Skillv0.1.0

ClawScan security

Newton Quotation Pdf Extraction · ClawHub's context-aware review of the artifact, metadata, and declared behavior.

Scanner verdict

BenignApr 23, 2026, 7:10 AM

Verdict: benign
Confidence: high
Model: gpt-5-mini
Summary: The skill's code and instructions match the stated purpose (extracting structured product data from PDF catalogs); it performs local PDF parsing, image extraction/splitting, and exports results to files, with no network calls or secret requests.
Guidance: This skill appears to do what it claims, but review these points before installing/using it: - Dependencies: The scripts require Python libraries (pdfplumber, PyMuPDF/fitz, Pillow, pandas, openpyxl). Install and run in a controlled virtualenv/container; the registry metadata does not declare these packages. - File IO & privacy: The skill extracts text/images from whatever PDFs you provide and writes image files and spreadsheet outputs to disk. Do not run it on PDFs containing sensitive or confidential data unless you are comfortable with local file creation and storage. - Manual configuration: extract_products.py expects you to edit PRODUCTS_IN_ORDER to match your PDF (model, qty, price, num_images). Verify and adjust that mapping before bulk runs to avoid incorrect outputs. - Interactive prompts: scripts use input() to ask for currency; in non-interactive automated runs this can block or fail. If you intend to run autonomously, modify scripts to accept parameters instead of interactive prompts. - No network/secret access detected: The code contains no network requests, remote endpoints, or reads of environment variables/credentials. Still, inspect any edited scripts you run, and run in an isolated environment if you need extra assurance. If you want higher assurance, run the scripts locally on a benign sample PDF first, inspect the produced files, and confirm dependencies and behavior meet your operational/security policies.

Review Dimensions

Purpose & Capability: okThe name/description (PDF quotation/catalog extraction) align with the included scripts: text/table extraction, image extraction/splitting, and product-matching/export.

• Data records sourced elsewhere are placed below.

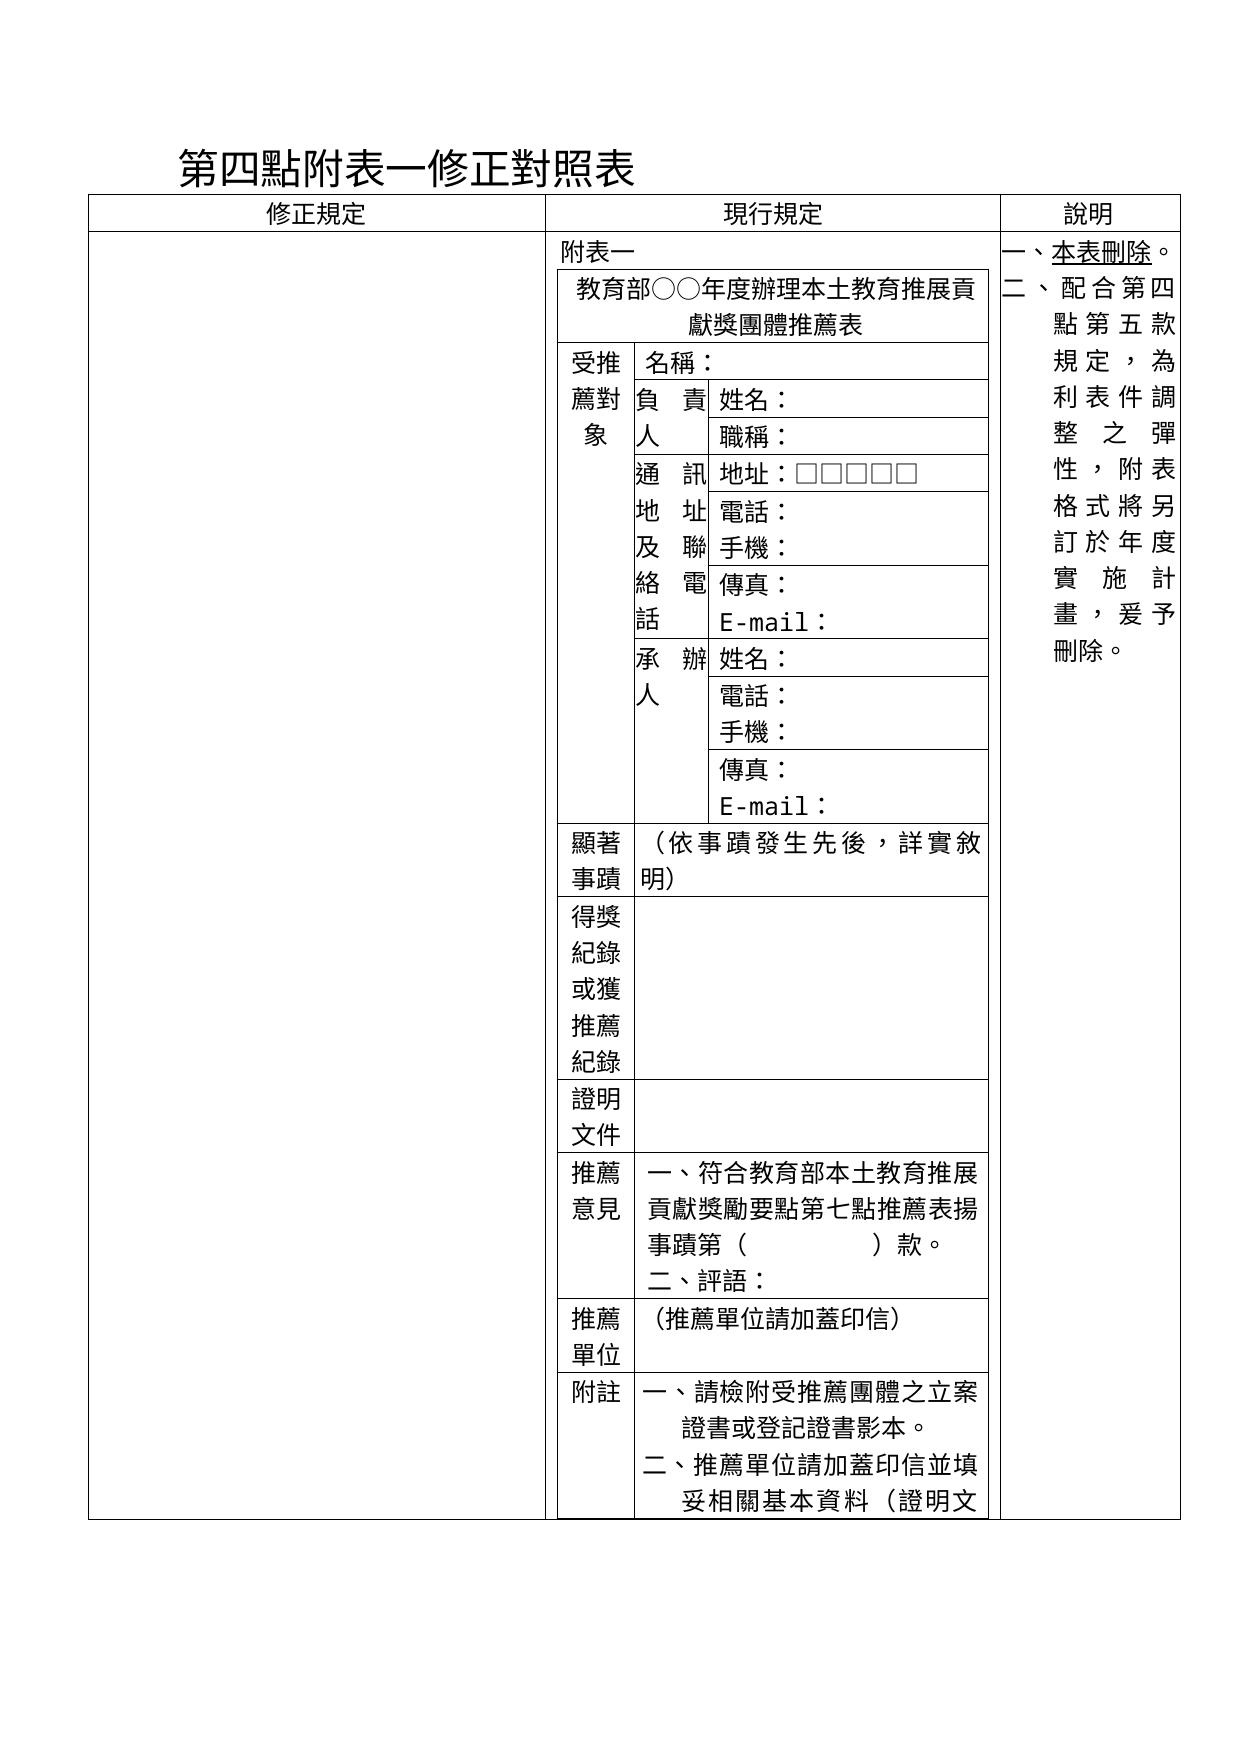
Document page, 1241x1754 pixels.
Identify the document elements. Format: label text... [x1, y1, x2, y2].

table_cell 受推 薦對 象 [558, 343, 634, 823]
table_cell 一、本表刪除。 二、配合第四點第五款規定，為利表件調整之彈性，附表格式將另訂於年度實施計畫，爰予刪除。 [1001, 232, 1180, 1519]
table_cell 一、符合教育部本土教育推展貢獻獎勵要點第七點推薦表揚事蹟第（ ）款。 二、評語： [635, 1153, 988, 1298]
table_cell 推薦 意見 [558, 1153, 634, 1298]
table_cell [635, 897, 988, 1078]
table_cell 附註 [558, 1373, 634, 1518]
table_cell [635, 1080, 988, 1152]
table_cell 傳真： E-mail： [709, 750, 988, 823]
table_cell 姓名： [709, 380, 988, 417]
table_cell [89, 232, 545, 1519]
table_cell 證明 文件 [558, 1080, 634, 1152]
table_cell 一、請檢附受推薦團體之立案證書或登記證書影本。 二、推薦單位請加蓋印信並填妥相關基本資料（證明文 [635, 1373, 988, 1518]
table_cell 姓名： [709, 639, 988, 676]
table_cell （推薦單位請加蓋印信） [635, 1299, 988, 1372]
table_cell 附表一 [546, 232, 1000, 1519]
table_cell 電話： 手機： [709, 492, 988, 565]
table_cell 得獎 紀錄 或獲 推薦 紀錄 [558, 897, 634, 1078]
table_cell 職稱： [709, 418, 988, 454]
text 第四點附表一修正對照表 [177, 148, 1092, 193]
table_cell （依事蹟發生先後，詳實敘明） [635, 824, 988, 896]
table_cell 負責人 [635, 380, 708, 454]
table_header 現行規定 [546, 195, 1000, 231]
table_header 修正規定 [89, 195, 545, 231]
table_cell 電話： 手機： [709, 677, 988, 749]
table_header 說明 [1001, 195, 1180, 231]
table_cell 名稱： [635, 343, 988, 379]
table_cell 通訊地址及聯絡電話 [635, 455, 708, 638]
table_cell 承辦人 [635, 639, 708, 823]
table_cell 傳真： E-mail： [709, 566, 988, 638]
table_cell 推薦 單位 [558, 1299, 634, 1372]
table_cell 地址：□□□□□ [709, 455, 988, 491]
table_cell 顯著 事蹟 [558, 824, 634, 896]
table_header 教育部○○年度辦理本土教育推展貢獻獎團體推薦表 [558, 270, 988, 342]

The scripts operate on local PDF files and produce local outputs (images, Excel/CSV/JSON), which is consistent with the stated purpose.
Instruction Scope: noteSKILL.md and the scripts stay within the extraction task. They explicitly require analyzing PDF structure, dynamically extracting text/images, and asking the user for currency. Two practical caveats: the workflow expects manual edits to a PRODUCTS_IN_ORDER list in extract_products.py (the skill instructs users to edit this to match their PDF), and some scripts use interactive input() prompts (ask_currency) which may block in non-interactive agent runs. The skill reads and writes local files (images, Excel, CSV, JSON) — expected for this task but relevant for privacy.
Install Mechanism: noteThere is no install spec (instruction-only), which is low-risk. However, the code depends on Python packages (pdfplumber, PyMuPDF/fitz, Pillow, pandas, openpyxl) that are not declared in metadata or an install step. That is an operational mismatch — users must ensure a Python environment with these libraries is available before running.
Credentials: okThe skill requests no environment variables, no credentials, and no special config paths. The scripts operate on files provided by the user and do not reference secrets or external services, so requested privileges are proportionate.
Persistence & Privilege: okThe skill is not always-enabled (always: false) and does not request persistent system configuration or modify other skills. It writes output files to local directories (product images, spreadsheets) — normal for this use case. Autonomous invocation (model invocation enabled) is the platform default; combined with only local filesystem operations this is not a strong risk signal here.